→ **ACTIVITY**:
Reproduce the passage about Goldberg's recovery word for word, from "The first thing" up to and including "him to eat.".

→ **DOCUMENT TEXT**:
Once he gained enough strength, he was transported to the Shepherd Center in Atlanta that specializes in patients with brain injuries.
“At that point, I could barely move. I remember the ambulance driver hung up his phone so I could watch a movie on the way there,” Goldberg said. “That was really nice of him.”
Once he arrived at the center, he met people his age whose everyday life also were hospital beds and surgeries. That made things feel more normal.
“I was in a hospital bed for a few weeks. It’s super foggy. If I could remember it, I wouldn’t want to,” Goldberg said.
After the surgeries, Goldberg had to relearn everything.
“For the first month, I couldn’t think on my own,” Goldberg said.
The first thing he learned to do was swallow. For the past month, he had been on a feeding tube. There was only one thing on his mind.
The first day he could eat, he woke up to the white bag set up on his table, ready for him to eat.
“The whole time I was (at the hospital),I was always talking about Chick-fil-A because that is my favorite food of all time. When I passed the swallow test, Dr. Emerson ran over to the Chick fil a near the hospital and ordered an eight-count combo with a Dr. Pepper,” he said, “and by the time I got out of the room, she had it waiting for me on a table ready to go. That was so nice.”
Then, he learned how to sit up. The doctors carefully lifted up his body while his mother would say things like “you’re doing it baby, good job.” Tears would fall from her eyes.

→ **EXTRACTED MATERIAL**:
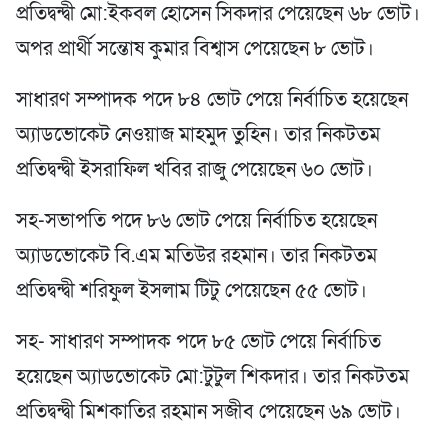
প্রতিদ্বন্দ্বী মো:ইকবল হোসেন সিকদার পেয়েছেন ৬৮ ভোট।
অপর প্রার্থী সন্তোষ কুমার বিশ্বাস পেয়েছেন ৮ ভোট।
সাধারণ সম্পাদক পদে ৮৪ ভোট পেয়ে নির্বাচিত হয়েছেন
অ্যাডভোকেট নেওয়াজ মাহমুদ তুহিন। তার নিকটতম
প্রতিদ্বন্দ্বী ইসরাফিল খবির রাজু পেয়েছেন ৬০ ভোট।
সহ-সভাপতি পদে ৮৬ ভোট পেয়ে নির্বাচিত হয়েছেন
অ্যাডভোকেট বি.এম মতিউর রহমান। তার নিকটতম
প্রতিদ্বন্দ্বী শরিফুল ইসলাম টিটু পেয়েছেন ৫৫ ভোট।
সহ- সাধারণ সম্পাদক পদে ৮৫ ভোট পেয়ে নির্বাচিত
হয়েছেন অ্যাডভোকেট মো:টুটুল শিকদার। তার নিকটতম
প্রতিদ্বন্দ্বী মিশকাতির রহমান সজীব পেয়েছেন ৬৯ ভোট।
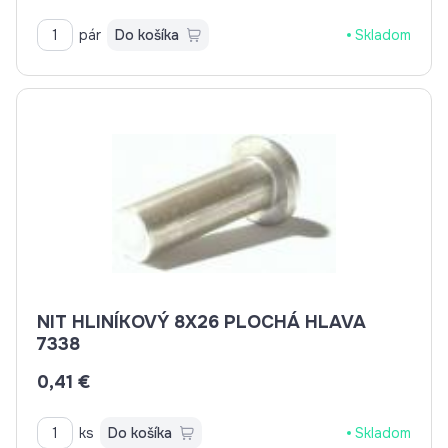
pár
Do košíka
Skladom
NIT HLINÍKOVÝ 8X26 PLOCHÁ HLAVA
7338
0,41 €
ks
Do košíka
Skladom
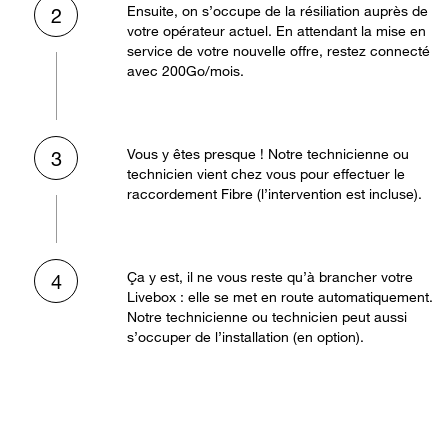
Ensuite, on s’occupe de la résiliation auprès de
2
votre opérateur actuel. En attendant la mise en
service de votre nouvelle offre, restez connecté
avec 200Go/mois.
Vous y êtes presque ! Notre technicienne ou
3
technicien vient chez vous pour effectuer le
raccordement Fibre (l’intervention est incluse).
Ça y est, il ne vous reste qu’à brancher votre
4
Livebox : elle se met en route automatiquement.
Notre technicienne ou technicien peut aussi
s’occuper de l’installation (en option).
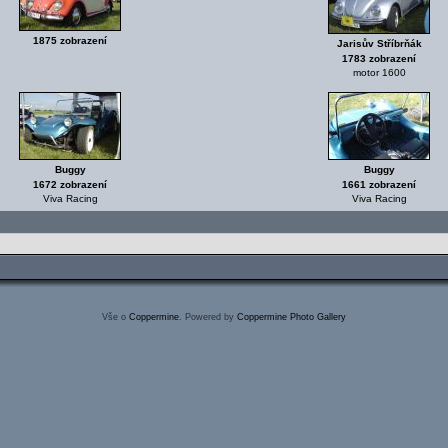
1875 zobrazení
Jarisův Stříbrňák
1783 zobrazení
motor 1600
Buggy
Buggy
1672 zobrazení
1661 zobrazení
Viva Racing
Viva Racing
Vše o
Coppermine
. Powered by
Coppermine Photo Gallery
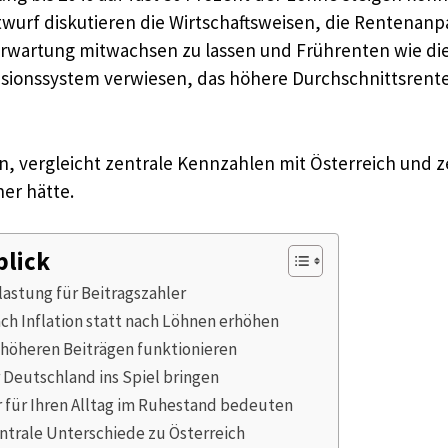
rf diskutieren die Wirtschaftsweisen, die Rentenanpas
erwartung mitwachsen zu lassen und Frührenten wie di
ensionssystem verwiesen, das höhere Durchschnittsrent
in, vergleicht zentrale Kennzahlen mit Österreich und z
er hätte.
blick
astung für Beitragszahler
ch Inflation statt nach Löhnen erhöhen
höheren Beiträgen funktionieren
 Deutschland ins Spiel bringen
 für Ihren Alltag im Ruhestand bedeuten
trale Unterschiede zu Österreich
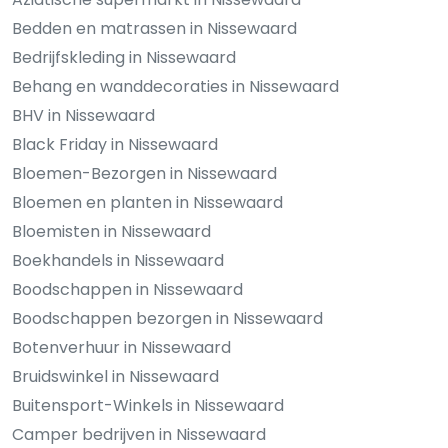
Bedden en matrassen in Nissewaard
Bedrijfskleding in Nissewaard
Behang en wanddecoraties in Nissewaard
BHV in Nissewaard
Black Friday in Nissewaard
Bloemen-Bezorgen in Nissewaard
Bloemen en planten in Nissewaard
Bloemisten in Nissewaard
Boekhandels in Nissewaard
Boodschappen in Nissewaard
Boodschappen bezorgen in Nissewaard
Botenverhuur in Nissewaard
Bruidswinkel in Nissewaard
Buitensport-Winkels in Nissewaard
Camper bedrijven in Nissewaard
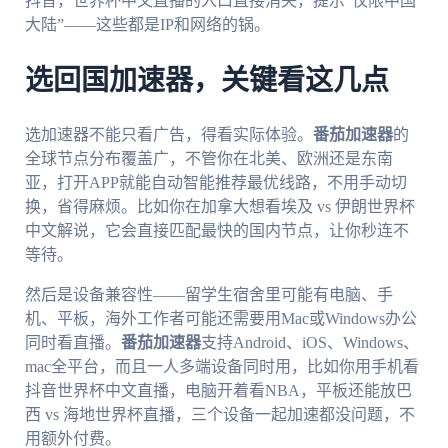
抖音，世界杯中文直播的入口直接消失，提示“仅限中国
大陆”——这些都是IP和网络的锅。
选回国加速器，关键看这几点
选加速器不能只看广告，得看实际体验。
番茄加速器
的
全球节点分布覆盖广，不管你在北美、欧洲还是东南
亚，打开APP就能自动智能推荐最优线路，不用手动切
换，省得麻烦。比如你在加拿大想看埃及 vs 伊朗世界杯
中文解说，它会直接匹配最快的国内节点，让你秒连不
等待。
然后是设备兼容性——留学生宿舍里可能有电脑、手
机、平板，海外工作者可能还需要用Mac或Windows办公
同时看直播。
番茄加速器
支持Android、iOS、Windows、
mac全平台，而且一人多端设备同时用，比如你用手机看
抖音世界杯中文直播，电脑开着看NBA，平板还能放巴
西 vs 海地世界杯直播，三个设备一起加速都没问题，不
用额外付费。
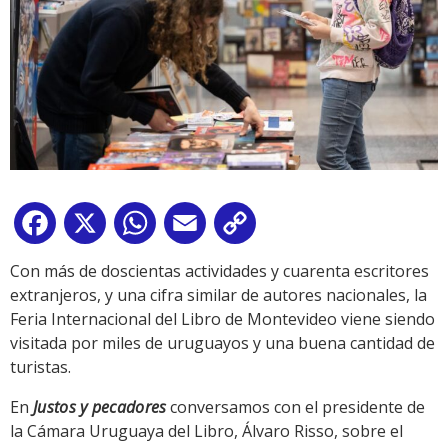
Facebook
X
WhatsApp
Email
Copy
Link
Con más de doscientas actividades y cuarenta escritores
extranjeros, y una cifra similar de autores nacionales, la
Feria Internacional del Libro de Montevideo viene siendo
visitada por miles de uruguayos y una buena cantidad de
turistas.
En
Justos y pecadores
conversamos con el presidente de
la Cámara Uruguaya del Libro, Álvaro Risso, sobre el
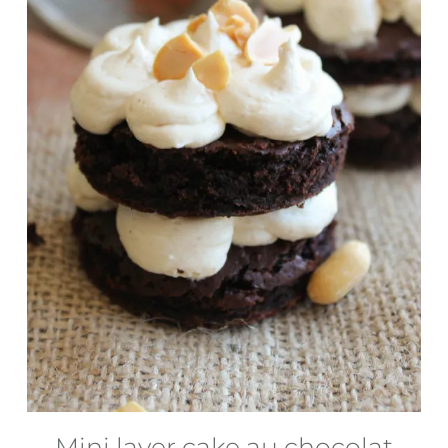
Mini layer cake au chocolat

→ **TASK OUTPUT**:
The first thing he learned to do was swallow. For the past month, he had been on a feeding tube. There was only one thing on his mind.
The first day he could eat, he woke up to the white bag set up on his table, ready for him to eat.